Nutrient Comparison: Roasted Sesame Seeds VS Brazilnuts per 14 oz
Compare the macro and micronutrient content in 14 oz of Roasted Sesame Seeds versus 14 oz of Brazilnuts to make informed dietary choices. Explore their nutritional differences and benefits.
Lets compare vitamin content per 14 ounces of Roasted Sesame Seeds vs Brazilnuts:
- 14 ounces of Roasted Sesame Seeds have 1.3 times more Vitamin B1, 7.2 times more Vitamin B2, 15.5 times more Vitamin B3, 7.9 times more Vitamin B6 and 4.5 times more Vitamin B9 than Brazilnuts.
- While 14 oz of Dried Brazilnuts contain 3.6 times more Vitamin B5 than Roasted Whole Sesame Seeds.
- 14 ounces of Roasted Sesame Seeds have insufficient amounts of Vitamin B5
- 14 ounces of Brazilnuts have insufficient amounts of Vitamin B3
- Both Roasted Whole Sesame Seeds as well as Dried Brazilnuts have insufficient amounts of Vitamin A, Vitamin B12, Vitamin C and Vitamin D in 14 ounces.
Comparing minerals per 14 ounces for Roasted Sesame Seeds vs Brazilnuts:
- 14 ounces of Roasted Sesame Seeds have 6.2 times more Calcium, 1.4 times more Copper, 6.1 times more Iron, 2 times more Manganese and 1.8 times more Zinc than Brazilnuts.
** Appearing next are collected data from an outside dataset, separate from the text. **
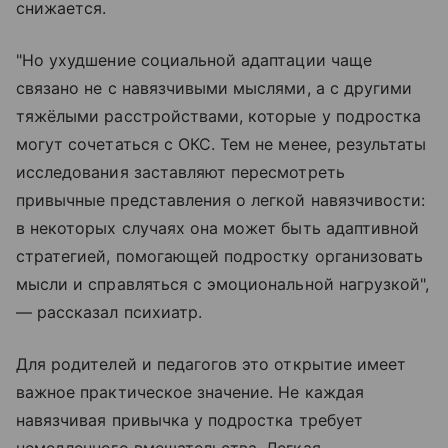
снижается.
"Но ухудшение социальной адаптации чаще
связано не с навязчивыми мыслями, а с другими
тяжёлыми расстройствами, которые у подростка
могут сочетаться с ОКС. Тем не менее, результаты
исследования заставляют пересмотреть
привычные представления о легкой навязчивости:
в некоторых случаях она может быть адаптивной
стратегией, помогающей подростку организовать
мысли и справляться с эмоциональной нагрузкой",
— рассказал психиатр.
Для родителей и педагогов это открытие имеет
важное практическое значение. Не каждая
навязчивая привычка у подростка требует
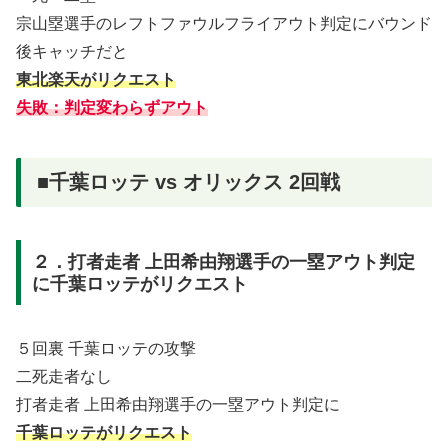
宗山塁選手のレフトファウルフライアウト判定にバウンド
後キャッチだと
東北楽天がリクエスト
失敗：判定変わらずアウト
■千葉ロッテ vs オリックス 2回戦
２．打者走者 上田希由翔選手の一塁アウト判定
に千葉ロッテがリクエスト
５回裏 千葉ロッテの攻撃
二死走者なし
打者走者 上田希由翔選手の一塁アウト判定に
千葉ロッテがリクエスト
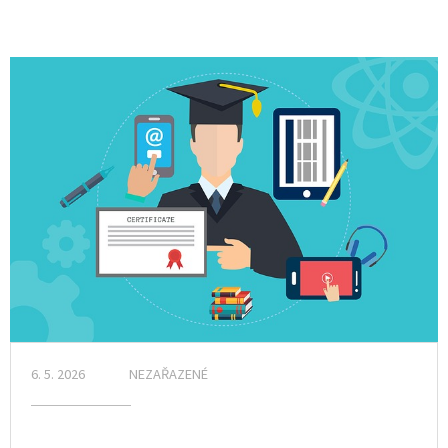
6. 5. 2026
NEZAŘAZENÉ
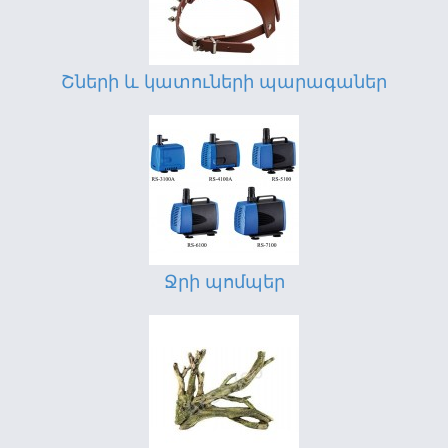
Շների և կատուների պարագաներ
Ջրի պոմպեր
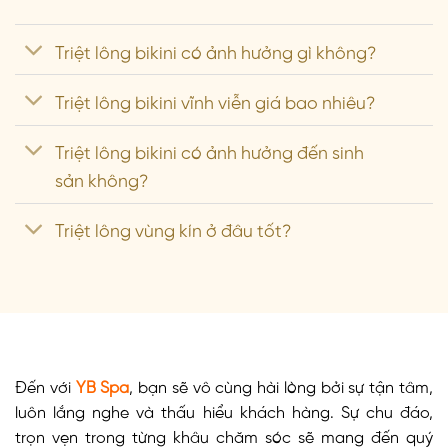
Triệt lông bikini có ảnh hưởng gì không?
Triệt lông bikini vĩnh viễn giá bao nhiêu?
Triệt lông bikini có ảnh hưởng đến sinh
sản không?
Triệt lông vùng kín ở đâu tốt?
Đến với
YB Spa
, bạn sẽ vô cùng hài lòng bởi sự tận tâm,
luôn lắng nghe và thấu hiểu khách hàng. Sự chu đáo,
trọn vẹn trong từng khâu chăm sóc sẽ mang đến quý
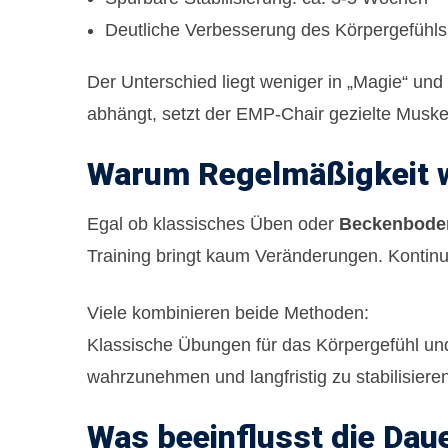
Deutliche Verbesserung des Körpergefühl
Der Unterschied liegt weniger in „Magie“ und
abhängt, setzt der
EMP-Chair
gezielte Muske
Warum Regelmäßigkeit wic
Egal ob klassisches Üben oder
Beckenboden
Training bringt kaum Veränderungen. Kontinuit
Viele kombinieren beide Methoden:
Klassische Übungen für das Körpergefühl u
wahrzunehmen und langfristig zu stabilisieren
Was beeinflusst die Dau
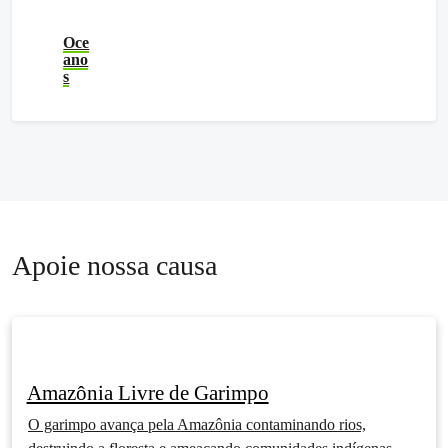
Oce
ano
s
Apoie nossa causa
Amazônia Livre de Garimpo
O garimpo avança pela Amazônia contaminando rios,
- While 14 oz of Dried Brazilnuts contain 1.4 times more Potassium and 55.7 times more Selenium than Roasted Whole Sesame Seeds.
- Both Roasted Sesame Seeds and Brazilnuts contain similar levels of Magnesium and Phosphorus per 14 ounces.
Comparison of macro-nutrients per 14 ounces:
- 14 ounces of Roasted Sesame Seeds have 10.1 times more Omega 3, 2.2 times more Carbohydrate and 1.9 times more Fiber than Brazilnuts.
- While 14 oz of Dried Brazilnuts contain 1.4 times more Fat and 2.4 times more Saturated Fat than Roasted Whole Sesame Seeds.
- Both Roasted Sesame Seeds and Brazilnuts offer comparable quantities of Energy, Omega 6 and Protein per 14 ounces.